**WHAT IS NEEDED**.
Reproduce each line of the items below character for character, omitting the pictures.

**PROVIDED RECORDS**.
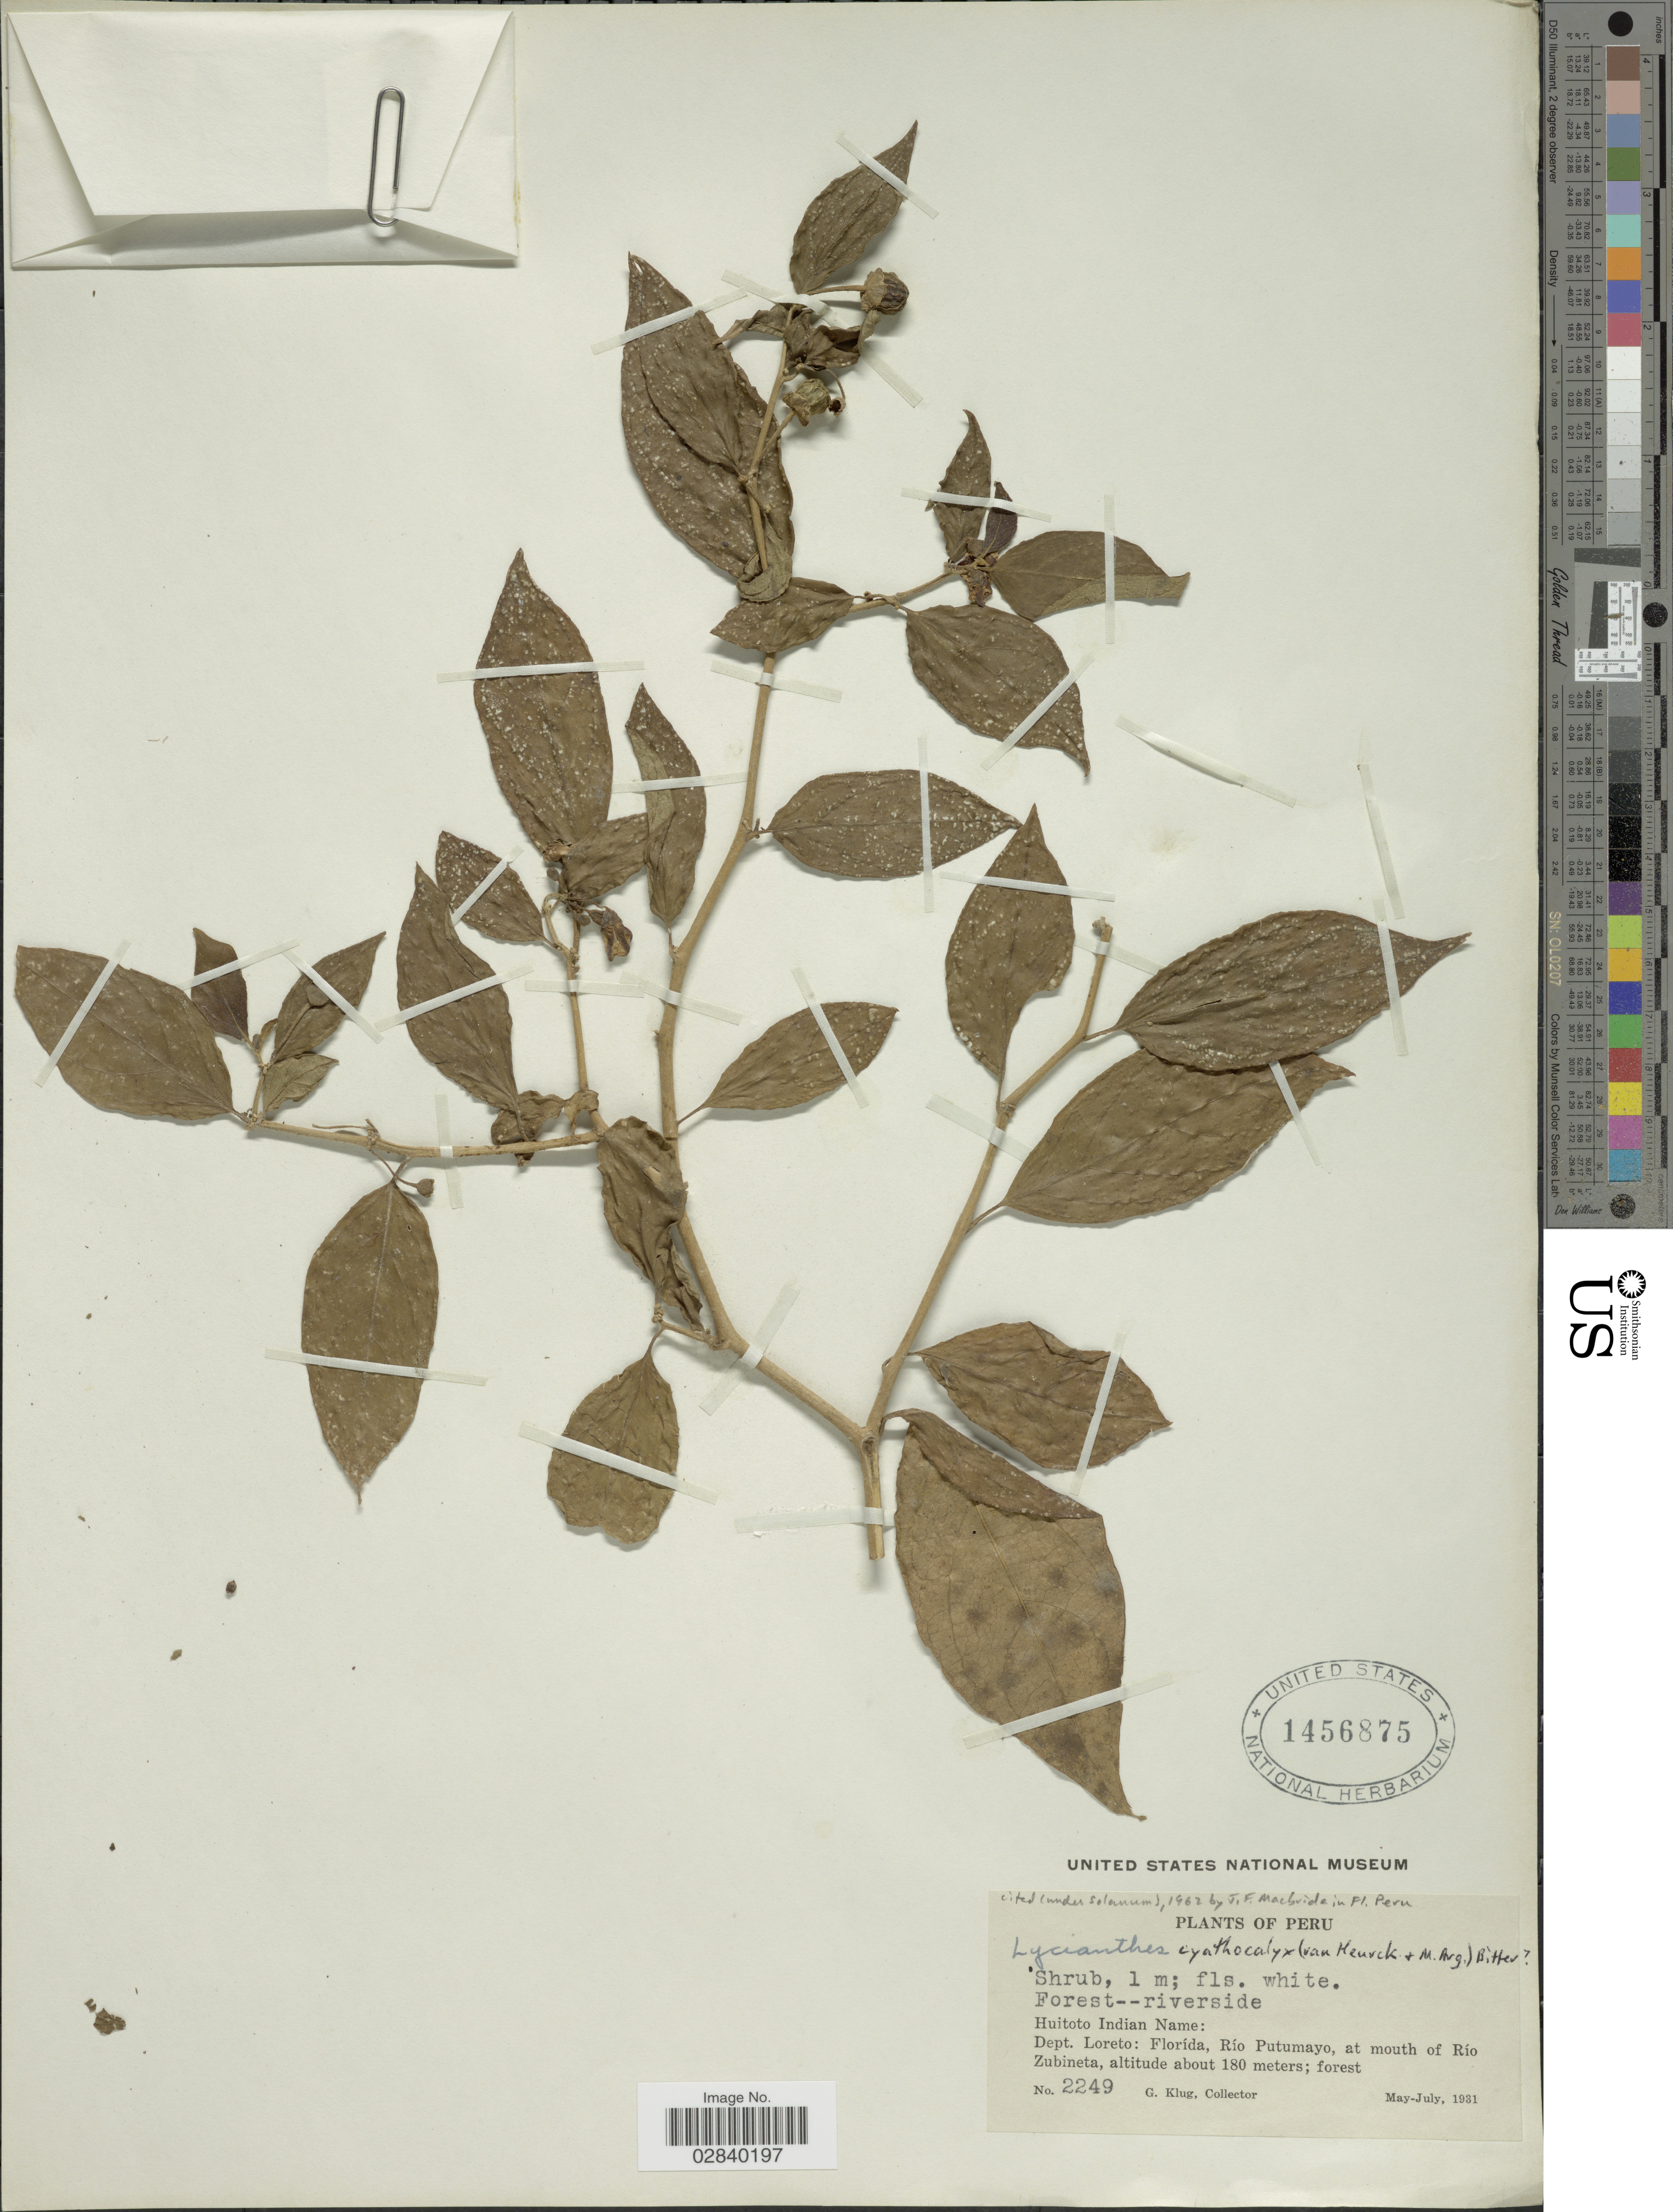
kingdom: Plantae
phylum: Tracheophyta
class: Magnoliopsida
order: Solanales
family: Solanaceae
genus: Lycianthes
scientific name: Lycianthes cyathocalyx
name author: (Van Heurck & Müll. Arg.) Bitter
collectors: G. Klug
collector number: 2249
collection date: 1931-05/1931-07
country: Peru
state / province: Loreto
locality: Dept. Loreto: Florída, Río Putumayo, at mouth of Río Zubineta.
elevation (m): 180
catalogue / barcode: US 1456875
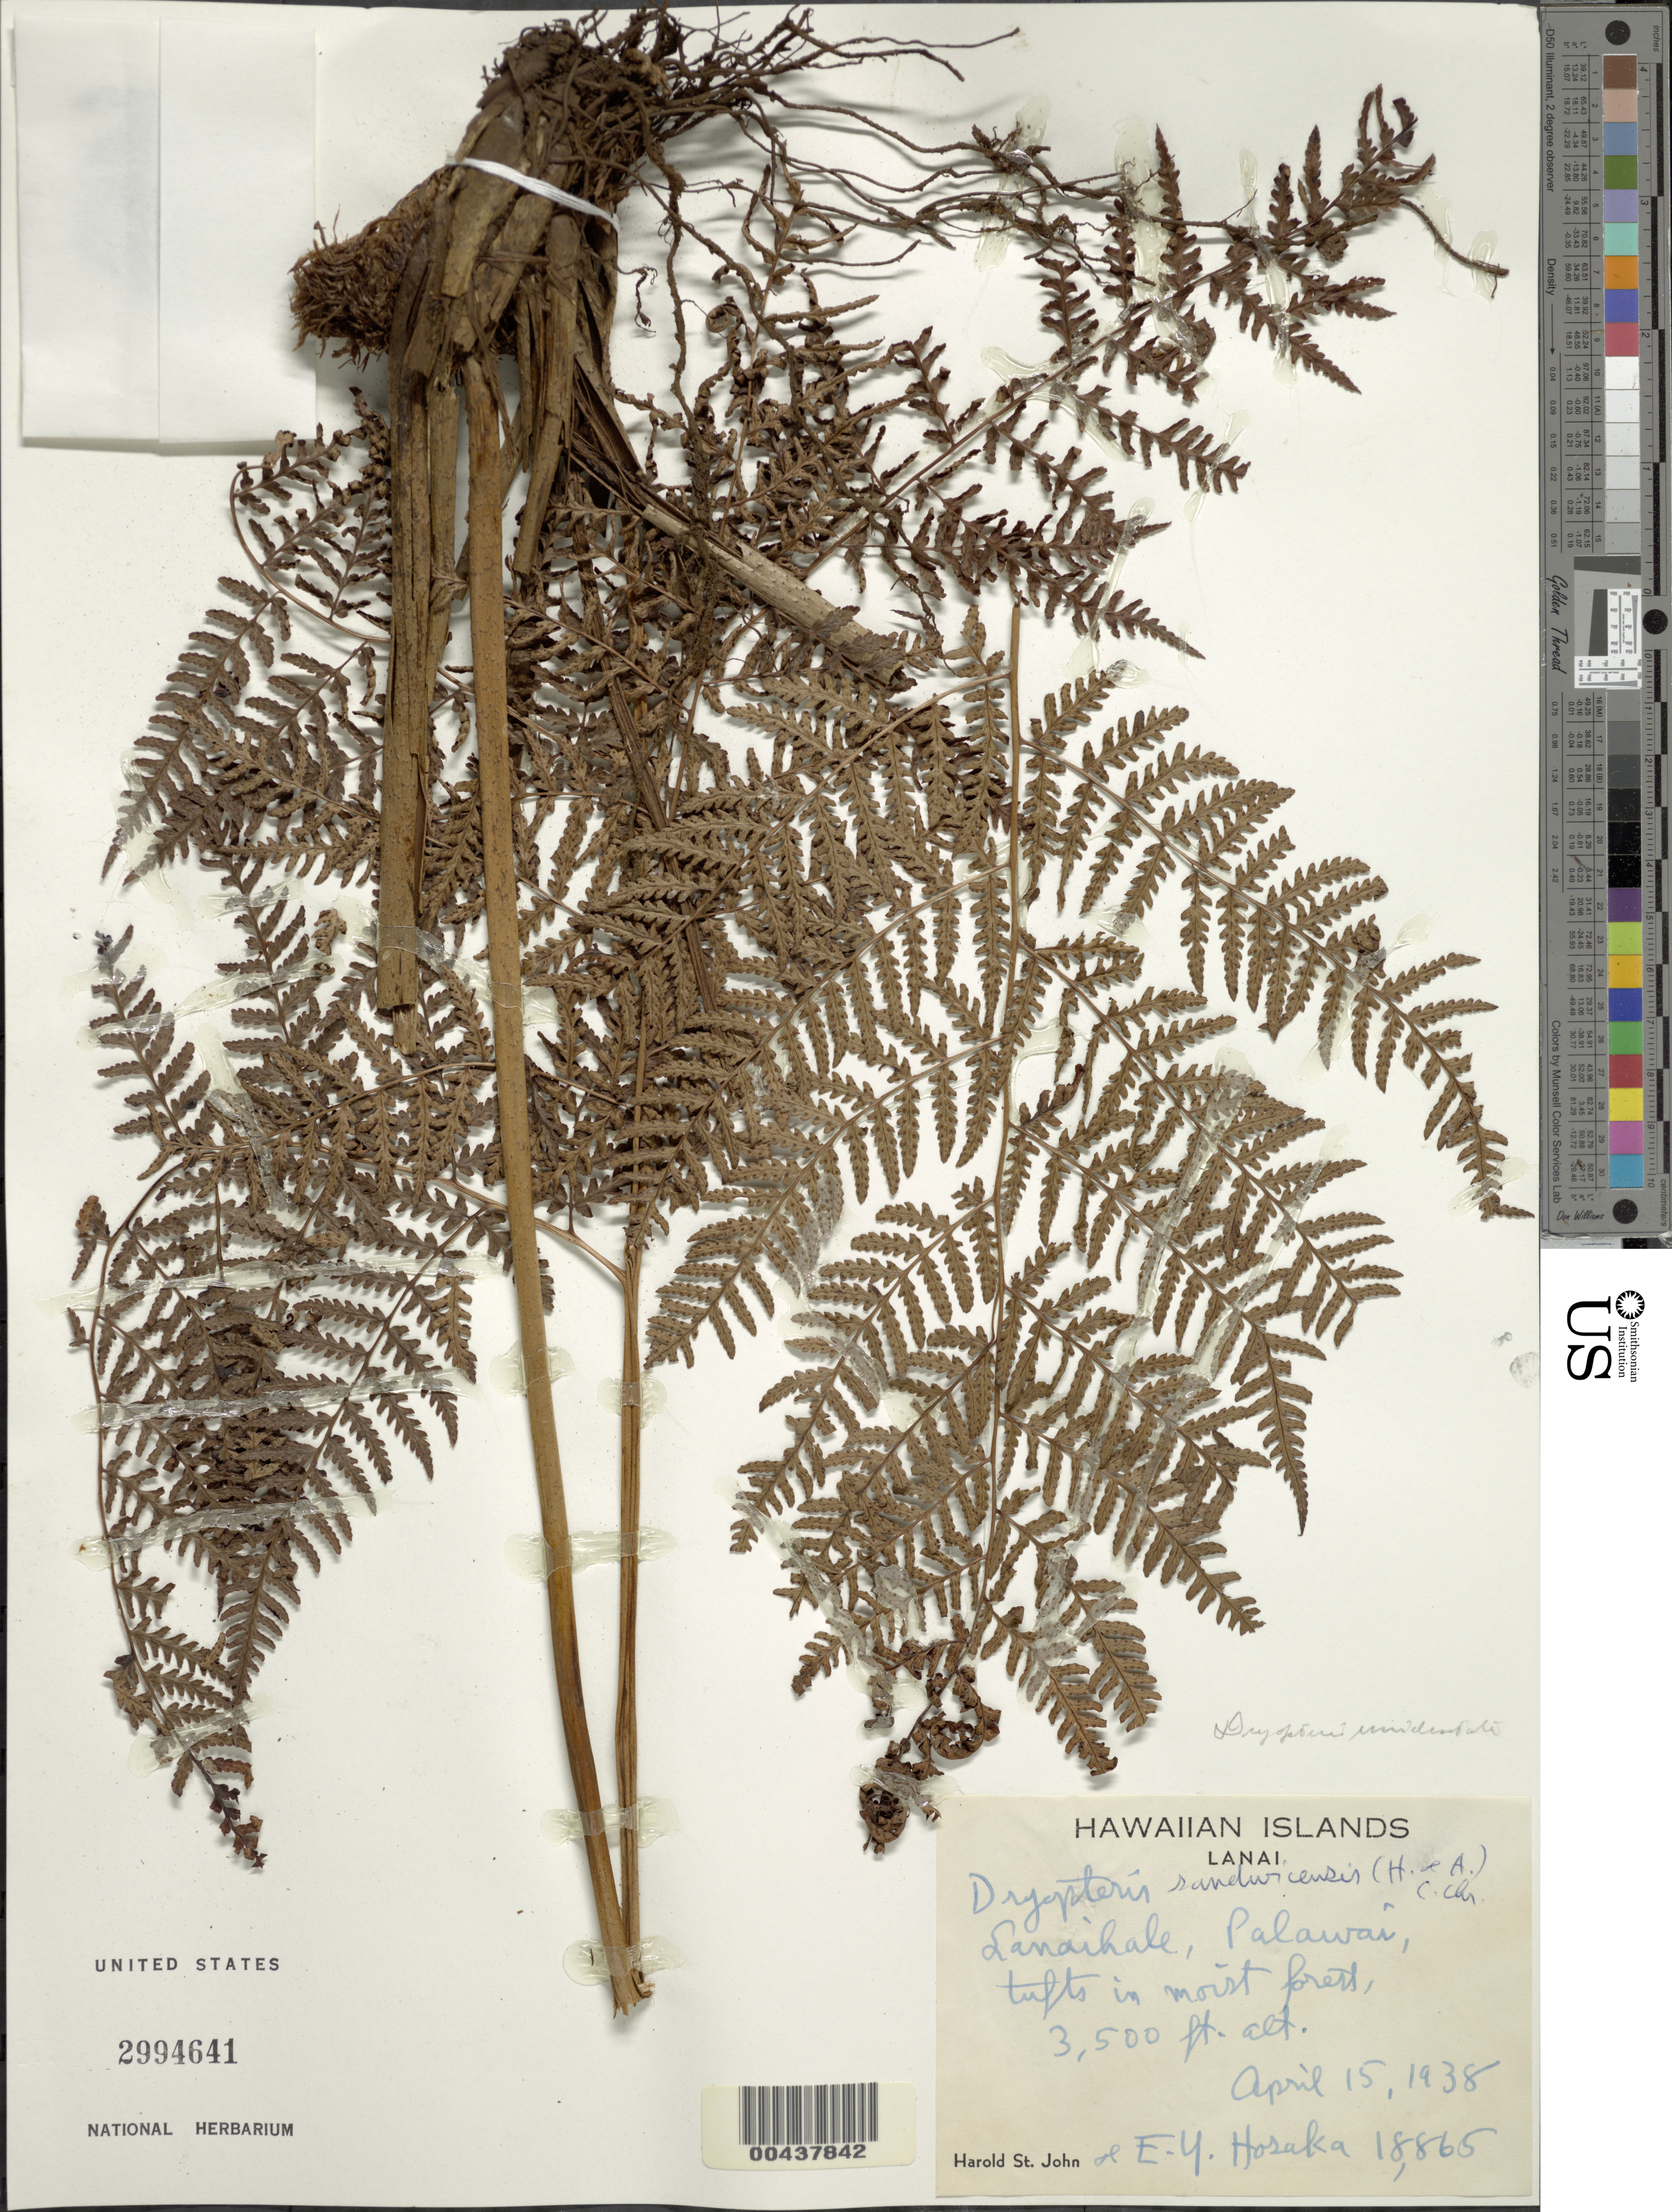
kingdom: Plantae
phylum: Tracheophyta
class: Polypodiopsida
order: Polypodiales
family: Dryopteridaceae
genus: Dryopteris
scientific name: Dryopteris unidentata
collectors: H. St. John & E. Y. Hosaka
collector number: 18865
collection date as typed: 15 Apr 1938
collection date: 1938-04-15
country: United States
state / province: Hawaii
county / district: Maui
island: Lana'i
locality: Lanaihale, Palawai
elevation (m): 1067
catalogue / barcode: US 2994641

**TASK SOLUTION**.
kingdom: Plantae
phylum: Tracheophyta
class: Magnoliopsida
order: Solanales
family: Solanaceae
genus: Lycianthes
scientific name: Lycianthes cyathocalyx
name author: (Van Heurck & Müll. Arg.) Bitter
collectors: G. Klug
collector number: 2249
collection date: 1931-05/1931-07
country: Peru
state / province: Loreto
locality: Dept. Loreto: Florída, Río Putumayo, at mouth of Río Zubineta.
elevation (m): 180
catalogue / barcode: US 1456875
kingdom: Plantae
phylum: Tracheophyta
class: Polypodiopsida
order: Polypodiales
family: Dryopteridaceae
genus: Dryopteris
scientific name: Dryopteris unidentata
collectors: H. St. John & E. Y. Hosaka
collector number: 18865
collection date as typed: 15 Apr 1938
collection date: 1938-04-15
country: United States
state / province: Hawaii
county / district: Maui
island: Lana'i
locality: Lanaihale, Palawai
elevation (m): 1067
catalogue / barcode: US 2994641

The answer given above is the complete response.